**Per-instance keypoint data**
+ + + + + + +

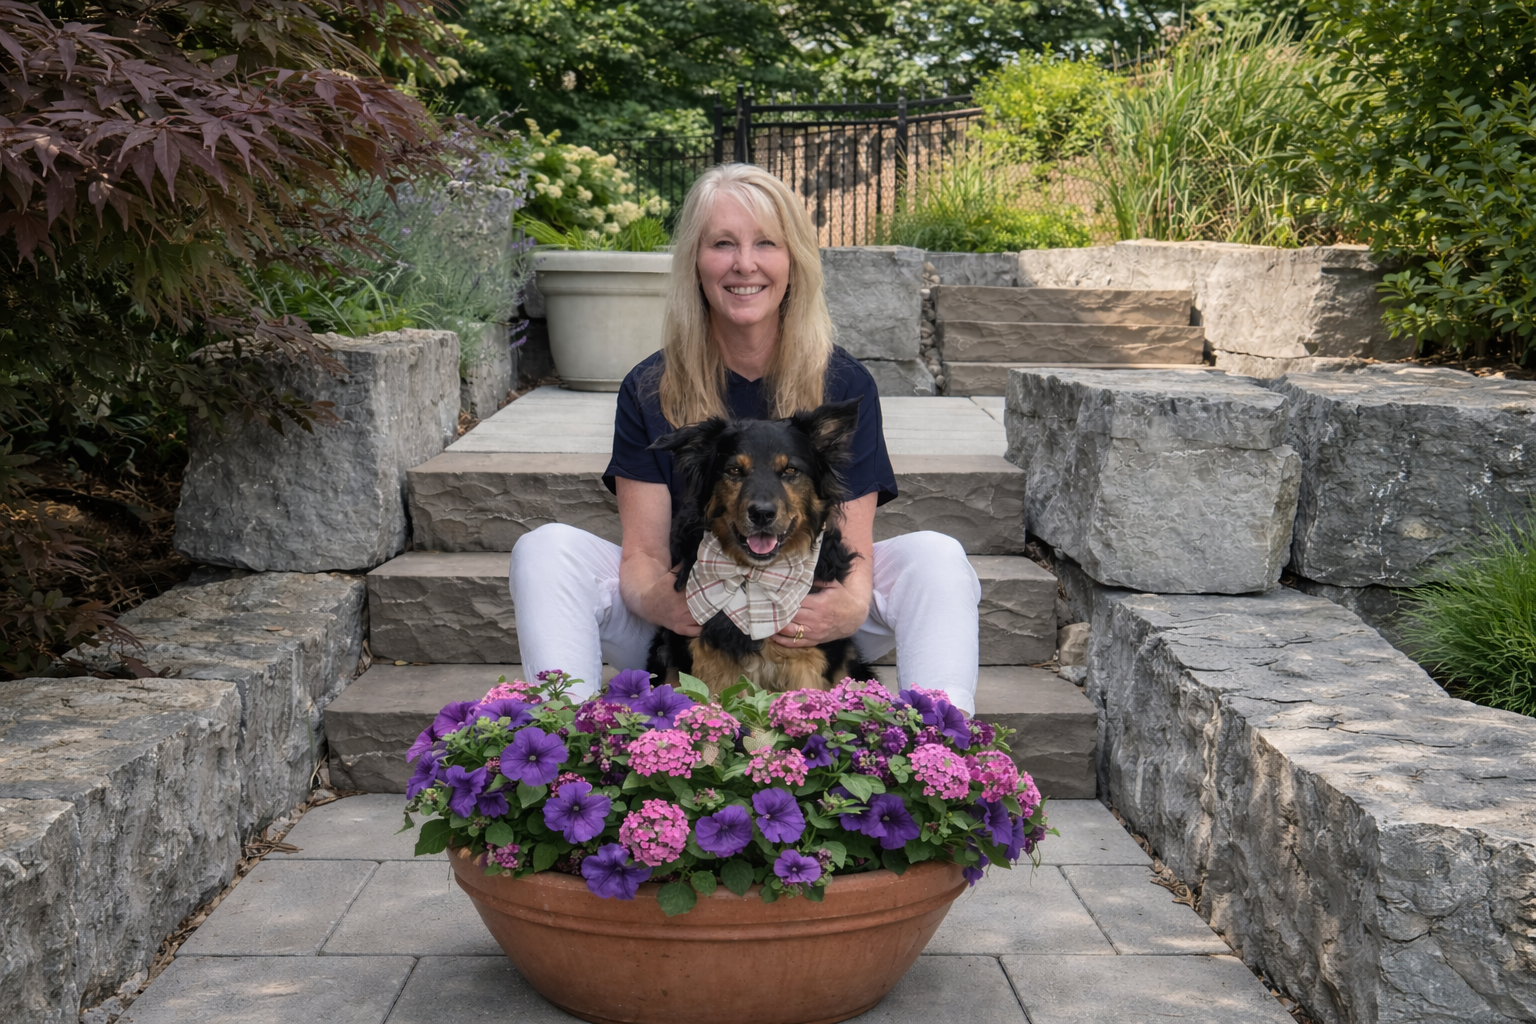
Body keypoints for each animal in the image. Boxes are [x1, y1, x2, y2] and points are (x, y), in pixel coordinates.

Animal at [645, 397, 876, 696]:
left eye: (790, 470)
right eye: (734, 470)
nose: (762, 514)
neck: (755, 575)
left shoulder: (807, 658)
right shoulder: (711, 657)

+ + + + + + +

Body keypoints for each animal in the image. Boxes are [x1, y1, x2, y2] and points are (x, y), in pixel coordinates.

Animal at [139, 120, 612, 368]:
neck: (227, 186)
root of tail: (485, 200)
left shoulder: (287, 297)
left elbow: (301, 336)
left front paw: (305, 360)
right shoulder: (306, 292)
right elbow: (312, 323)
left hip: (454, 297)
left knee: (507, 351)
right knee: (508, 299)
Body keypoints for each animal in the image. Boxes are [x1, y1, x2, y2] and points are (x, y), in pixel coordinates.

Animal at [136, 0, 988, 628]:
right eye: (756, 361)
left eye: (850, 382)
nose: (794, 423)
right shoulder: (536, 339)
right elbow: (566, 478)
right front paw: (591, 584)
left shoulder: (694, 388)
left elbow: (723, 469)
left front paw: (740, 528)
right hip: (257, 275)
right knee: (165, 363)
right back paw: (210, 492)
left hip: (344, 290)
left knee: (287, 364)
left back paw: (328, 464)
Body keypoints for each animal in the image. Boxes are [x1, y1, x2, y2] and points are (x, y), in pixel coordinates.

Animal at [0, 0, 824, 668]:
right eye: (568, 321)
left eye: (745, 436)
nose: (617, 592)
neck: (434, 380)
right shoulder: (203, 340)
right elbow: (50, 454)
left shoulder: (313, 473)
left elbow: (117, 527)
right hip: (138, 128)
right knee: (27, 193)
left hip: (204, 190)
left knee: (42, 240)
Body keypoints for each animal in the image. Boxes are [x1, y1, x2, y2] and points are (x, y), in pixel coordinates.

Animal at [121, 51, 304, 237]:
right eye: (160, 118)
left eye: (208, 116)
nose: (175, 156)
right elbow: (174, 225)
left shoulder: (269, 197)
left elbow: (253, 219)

+ + + + + + +

**TASK STATEMENT**
Reproduce, character for character, only the lines of the preceding data that start at the line with "right shoulder: (306, 292)" and end at the line with "left elbow: (253, 219)", both included.

**WRITTEN ANSWER**
right shoulder: (306, 292)
right elbow: (312, 323)
left hip: (454, 297)
left knee: (507, 351)
right knee: (508, 299)
Body keypoints for each animal in the image. Boxes are [x1, y1, x2, y2] and points are (x, y), in pixel coordinates.

Animal at [136, 0, 988, 628]:
right eye: (756, 361)
left eye: (850, 382)
nose: (794, 423)
right shoulder: (536, 339)
right elbow: (566, 478)
right front paw: (591, 584)
left shoulder: (694, 388)
left elbow: (723, 469)
left front paw: (740, 528)
right hip: (257, 275)
right knee: (165, 363)
right back paw: (210, 492)
left hip: (344, 290)
left knee: (287, 364)
left back paw: (328, 464)
Body keypoints for each animal in the image. Boxes are [x1, y1, x2, y2] and points are (x, y), in pixel coordinates.

Animal at [0, 0, 824, 668]:
right eye: (568, 321)
left eye: (745, 436)
nose: (617, 592)
neck: (434, 380)
right shoulder: (203, 340)
right elbow: (50, 454)
left shoulder: (313, 473)
left elbow: (117, 527)
right hip: (138, 128)
right knee: (27, 193)
left hip: (204, 190)
left knee: (42, 240)
Body keypoints for each animal in the image. Boxes are [x1, y1, x2, y2] and points are (x, y), in pixel coordinates.

Animal at [121, 51, 304, 237]:
right eye: (160, 118)
left eye: (208, 116)
nose: (175, 156)
right elbow: (174, 225)
left shoulder: (269, 197)
left elbow: (253, 219)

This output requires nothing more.